State and local budgets are tight across the country, and all indications are that they'll only get tighter in the near future. Yet referees in Louisiana still decided they needed to move forward with a work stoppage designed to force a pay raise by halting the high school basketball season.

According to the Alexandria Town Talk, the strike was organized by basketball officiating associations in Alexandria, Hammond, Monroe and Shreveport, and began on Tuesday night. All referees in those four associations began rejecting assignments to future games, forcing a fleet of cancellations.

"There is not a basketball official in this state that doesn't want to be on the floor Tuesday," Louisiana High School Officials Association president Bryan Greenwood told the Town Talk. "If it was all about the money, then they wouldn't be doing it in the first place."

The four officials groups currently striking attempted to get cooperation from other associations across the state, but the Louisiana High School Activities Association reported that officials from all other major metro areas had agreed to complete the season.

The strike is designed to raise pay for officials in Louisiana to a rate near the national average. The state offers the lowest pay per game, some $9 lower than neighboring Mississippi, which has the second-lowest per game pay.
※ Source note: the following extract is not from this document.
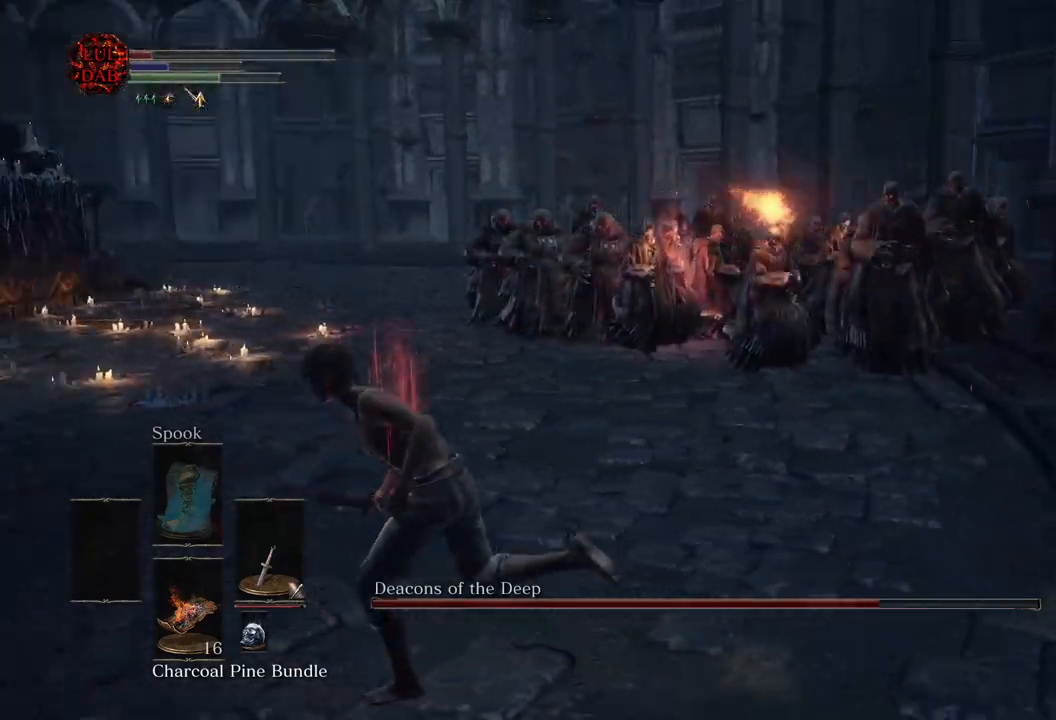
{"buttons": ["CIRCLE"], "left_stick": "left", "right_stick": "right", "events": [[67, "CIRCLE", "up"], [67, "left_stick", "left"], [83, "right_stick", "center"], [233, "right_stick", "right"], [267, "CIRCLE", "down"]]}
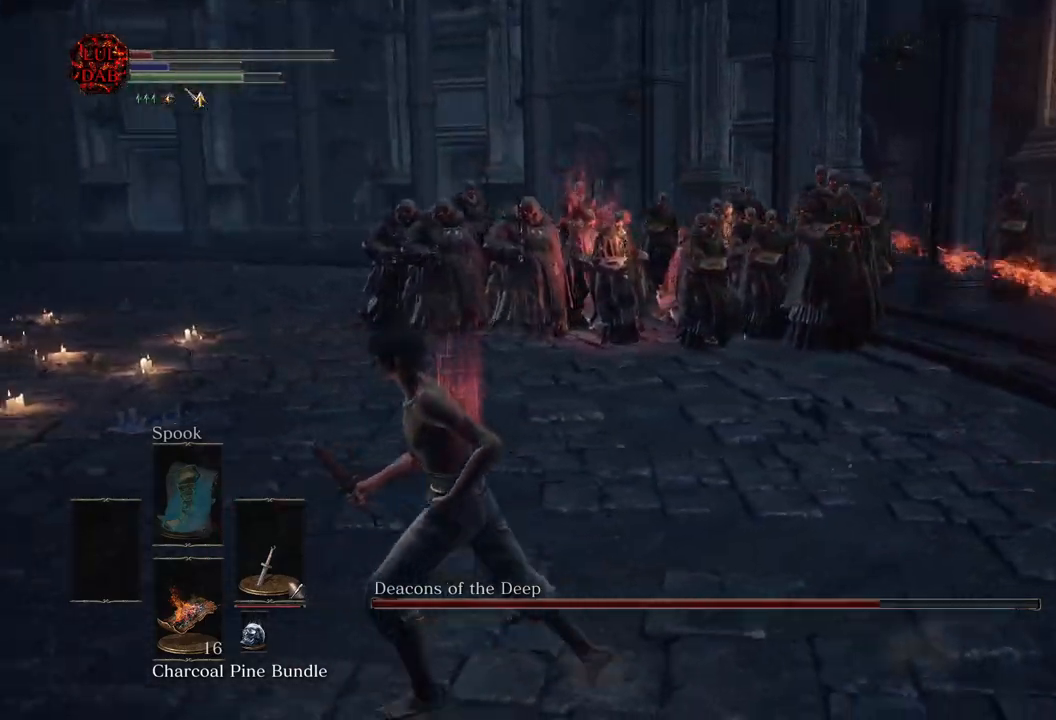
{"buttons": ["CIRCLE"], "left_stick": "up-left", "right_stick": "left", "events": [[33, "right_stick", "center"], [217, "right_stick", "left"], [333, "right_stick", "center"], [367, "left_stick", "up-left"], [483, "right_stick", "left"]]}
A measure to raise officials' pay to the Mississippi rates was rejected overwhelmingly by the whole of the LHSAA, which is made up of all of the principals of Louisiana high schools, following its unanimous approval by the LHSAA executive committee in 2010.

"We are the lowest-paid officials in the U.S.," said Lee Sanders, vice president of the Alexandria Basketball Officials Association. "We felt that the proposal was reasonable."

Yet as reasonable as those improvements may seem, they were deemed as too significant an expense increase by Louisiana principals, with those who would speak on the record speculating that the overall economic swoon was behind its rejections.

That hardly made it an easier blow to take for Greenwood and his association.

"I was shocked and hurt and very disappointed," Greenwood said.

Equally shocked were area basketball coaches, who suddenly had to find ways to keep their players sharp despite an unexpected layoff.

"It is a really bad time for this to happen," Alexandria Senior High boys basketball coach Alan Tinsley told the Town Talk. "It is an issue that has nothing to do with the players. It is an uncomfortable and unfortunate situation for everyone involved.

"We will go through the normal process and prepare for the game. After that we will just take it day by day."